PHOTO OF GEN. JOHN HOOD : 3 years of War had left John Bell Hood a virtual invalid. Missing a leg, and with a shattered arm, he lead his army strapped to the saddle. In addition, Hoods mind was often befuddled by the laudanum that he took to numb his almost constant pain.

Sara Huffs civilian view of the Transfer from "My 80 Years in Atlanta" ( Book Chapter 4 --or--- .pdf format page 8)


Sherman forded the banks of the Chattahoochee and began circling around Atlanta seeking to cut off all the railroads. Four battles around Atlanta were fought and lost by the Confederacy.

The Battle of Peachtree Creek took place on July 20, 1864. This battle was fought soon after Sherman forded the river - 4,796 Confederates and 1,779 Federal soldiers were lost or wounded.

-Sara Huffs civilian view of the Battle of Peachtree Creek from "My 80 Years in Atlanta" page 20-22.

The next was the Battle of Atlanta on July 22. This battle was fought over the Georgia Railroad coming into Atlanta from the east and is dramatically documented on the 400 foot canvas of the Atlanta Cyclorama at Grant Park, Atlanta. In this battle 8,000 Southerners fell to gunfire and Sherman lost 3,722 men.

-Sara Huffs view of the Battle of Atlanta from "My 80 Years in Atlanta" pages 22-24

Sherman had found that the fortifications of Atlanta were too strong to assault and too extensive to encircle.
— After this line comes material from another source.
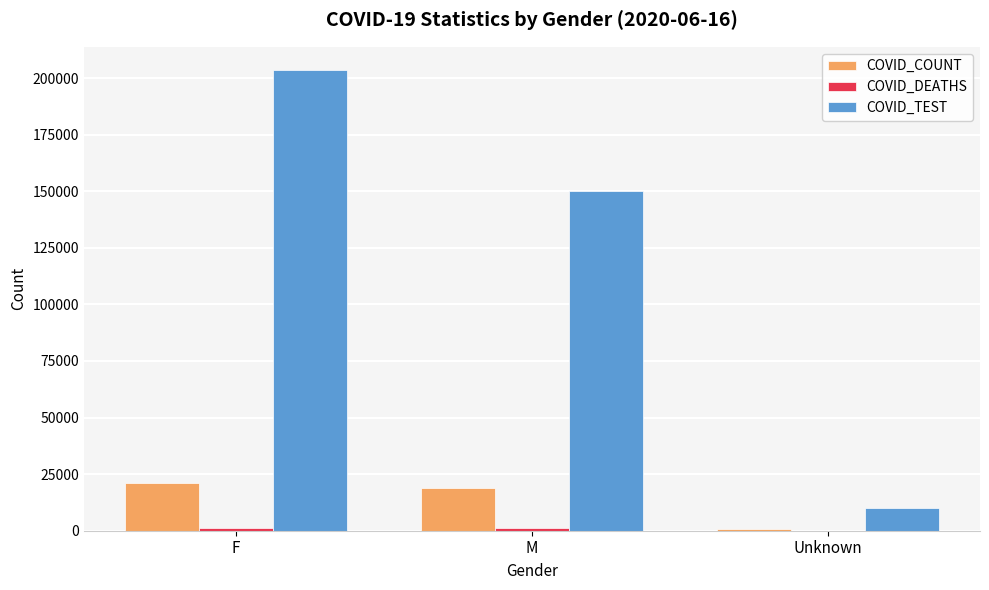

Which category has the highest value across all series?

F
Instead of attempting either, he occupied a line facing the city, with his left near the Georgia Railroad and his right probing toward East Point and Hood's vital railroads. His probing forced Hood to extend his own lines to cover East Point.

Stung by his failures, the replacement Confederate General Hood determined again to halt Sherman. Sherman was busy circling around to the south to capture the only remaining railroads coming into Atlanta through Eastpoint - the Macon and Western and the Atlanta and Western. The resulting Battle of Ezra Church, July 28, was a third disaster. Hood lost 5,000 men and Sherman 600 men during this desperate and bloody encounter.

Although the battle was won, Sherman had still not captured the city and its railway lines of supply.

Sherman's next tactic was to bombard the city with artillery and ordered heavy cannons to be sent from Chattanooga. From August 9 to August 26 he shelled Atlanta incessantly. Until August 9, the shelling had been moderate. As his impatience mounted, he had siege guns sent forward. These, together with 50 batteries of field pieces, all emplaced on commanding ground, fired by day and by night. But 30 days of persistent hammering produced no visible results. Hood continued to receive supplies, and spies reported no shortages of food or munitions. The citizens went about their affairs with seeming indifference to the bursting shells. Although most of the families had "refugeed," those remaining lived in cellars, and in caves and "bomb proofs" constructed in their yards and gardens. It appeared that Atlanta would, as Johnston had confidently intended, be held "forever."

Then, mysteriously, on the morning of Aug. 26, Atlantans awoke to quiet skies, the Yankees apparently gone. Sherman was quietly working his way around to the far south, and defeated Hardee at Jonesboro in the process on Sept. 1.

-Sara Huffs view of the Siege of Atlanta from "My 80 Years in Atlanta" pages 24-25.

- Details of Battle of Jonesboro

With the news that Jonesboro and the railway was lost, Gen. Hood had no choice but to evacuate Atlanta. By 5 o'clock, his troops began to march south toward McDonough to reunite with Hardee. By midnight only a few cavalry remained in the city. They had a special mission to perform.

Shortly after midnight, heavy explosions from the vicinity of Oakland Cemetery and the rolling mill startled the remaining citizens. Eighty-one cars loaded with ammunition had been set on fire by the cavalry to keep them from being captured.

To Hood, riding despondently down the McDonough Road, the sounds of the explosions were a requiem for his dead hopes. But to Sherman, waiting at Jonesboro among the living and the dead, they were a paean of triumph. They told him as clearly as the notes of a bugle in the night that "Atlanta is ours, and fairly won.